Another option is to implement systems that can monitor for suspicious activity and alert your security team when questionable activity is detected.
Most individuals use social media for personal activity — although companies also use it to advertise, and connect with customers. “They also use it for business and legal purposes, including to disqualify job or school candidates, for school or event safety, and as evidence for legal proceedings,” said Craig Carpenter, CEO of X1. Employees have been fired for posting offensive social media posts, even though they were off duty at the time they wrote them.
“Social media posts have also been used as part of employment proceedings or as exhibits in lawsuits,” Carpenter explained. For example, in an April 2018 court case, (Ha v. Baumgart Café of Livingston), a plantiff’s attorney failed to file a motion on time and was ordered to explain why she missed the deadline. The attorney stated that a family emergency required her to be out of the country. However, social media posts presented to the court proved otherwise and the attorney was ordered to pay a $10,000 fine.

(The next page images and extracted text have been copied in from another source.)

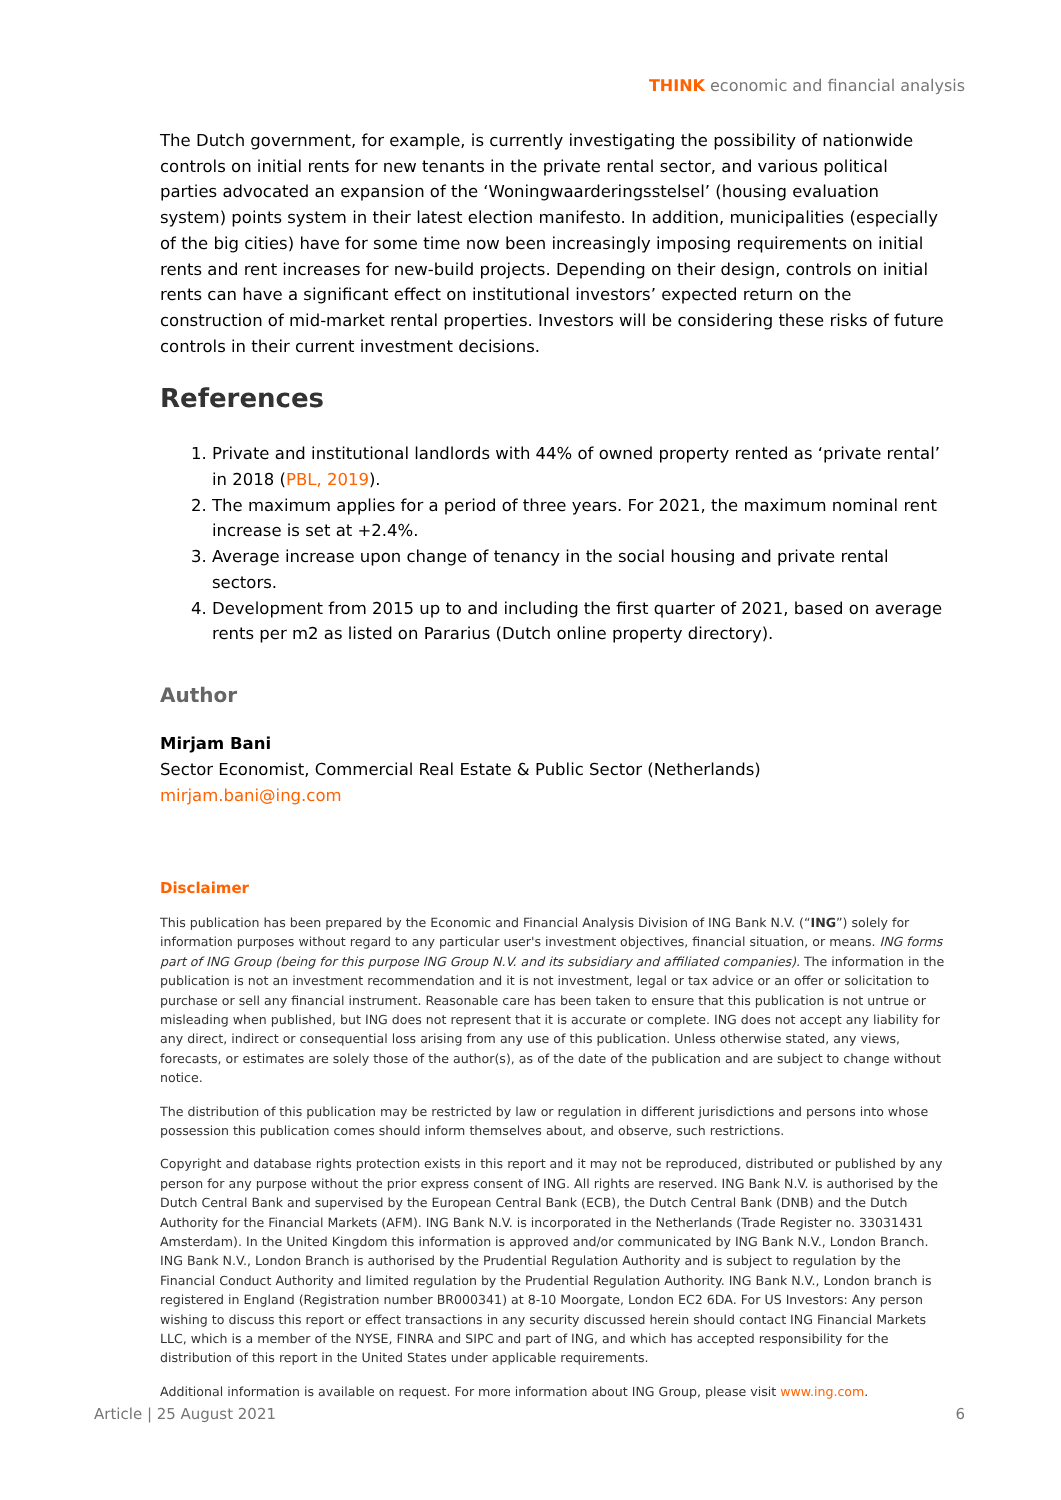THINK economic and financial analysis
The Dutch government, for example, is currently investigating the possibility of nationwide controls on initial rents for new tenants in the private rental sector, and various political parties advocated an expansion of the ‘Woningwaarderingsstelsel’ (housing evaluation system) points system in their latest election manifesto. In addition, municipalities (especially of the big cities) have for some time now been increasingly imposing requirements on initial rents and rent increases for new-build projects. Depending on their design, controls on initial rents can have a significant effect on institutional investors’ expected return on the construction of mid-market rental properties. Investors will be considering these risks of future controls in their current investment decisions.
References
1. Private and institutional landlords with 44% of owned property rented as ‘private rental’ in 2018 (PBL, 2019).
2. The maximum applies for a period of three years. For 2021, the maximum nominal rent increase is set at +2.4%.
3. Average increase upon change of tenancy in the social housing and private rental sectors.
4. Development from 2015 up to and including the first quarter of 2021, based on average rents per m2 as listed on Pararius (Dutch online property directory).
Author
Mirjam Bani
Sector Economist, Commercial Real Estate & Public Sector (Netherlands)
mirjam.bani@ing.com
Disclaimer
This publication has been prepared by the Economic and Financial Analysis Division of ING Bank N.V. (“ING”) solely for information purposes without regard to any particular user's investment objectives, financial situation, or means. ING forms part of ING Group (being for this purpose ING Group N.V. and its subsidiary and affiliated companies). The information in the publication is not an investment recommendation and it is not investment, legal or tax advice or an offer or solicitation to purchase or sell any financial instrument. Reasonable care has been taken to ensure that this publication is not untrue or misleading when published, but ING does not represent that it is accurate or complete. ING does not accept any liability for any direct, indirect or consequential loss arising from any use of this publication. Unless otherwise stated, any views, forecasts, or estimates are solely those of the author(s), as of the date of the publication and are subject to change without notice.
The distribution of this publication may be restricted by law or regulation in different jurisdictions and persons into whose possession this publication comes should inform themselves about, and observe, such restrictions.
Copyright and database rights protection exists in this report and it may not be reproduced, distributed or published by any person for any purpose without the prior express consent of ING. All rights are reserved. ING Bank N.V. is authorised by the Dutch Central Bank and supervised by the European Central Bank (ECB), the Dutch Central Bank (DNB) and the Dutch Authority for the Financial Markets (AFM). ING Bank N.V. is incorporated in the Netherlands (Trade Register no. 33031431 Amsterdam). In the United Kingdom this information is approved and/or communicated by ING Bank N.V., London Branch. ING Bank N.V., London Branch is authorised by the Prudential Regulation Authority and is subject to regulation by the Financial Conduct Authority and limited regulation by the Prudential Regulation Authority. ING Bank N.V., London branch is registered in England (Registration number BR000341) at 8-10 Moorgate, London EC2 6DA. For US Investors: Any person wishing to discuss this report or effect transactions in any security discussed herein should contact ING Financial Markets LLC, which is a member of the NYSE, FINRA and SIPC and part of ING, and which has accepted responsibility for the distribution of this report in the United States under applicable requirements.
Additional information is available on request. For more information about ING Group, please visit www.ing.com.
Article | 25 August 2021 6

Social media data has also been used in other ways. Con artists have stolen photos of kids to use in fraudulent GoFundMe campaigns, and photos of attractive people are routinely used as profile photos on dating sites — and even Twitter.
Myth #6: My work computer is my computer
If you have a work laptop, it’s convenient to keep your personal information on it. However, Carpenter said this is a bad habit that can cause the employee and company a lot of headaches. “First off, in the US, company-issued equipment is almost always the property of the company — including any and all content on it (via standard verbiage in employee use agreements).” As a result, it can be recalled with no advance notice.
“Second, if a laptop is breached as part of increasingly-commonplace corporate cyber events, that personal content can be stolen and used for nefarious purposes, e.g. extortion,” Carpenter said. “Third, employees may be prohibited from keeping personal information on company-issued devices by corporate policy, setting the employee up for potential company discipline.”
And fourth, because the equipment belongs to the company, he said it could face liability for having non-sanctioned PII on laptops.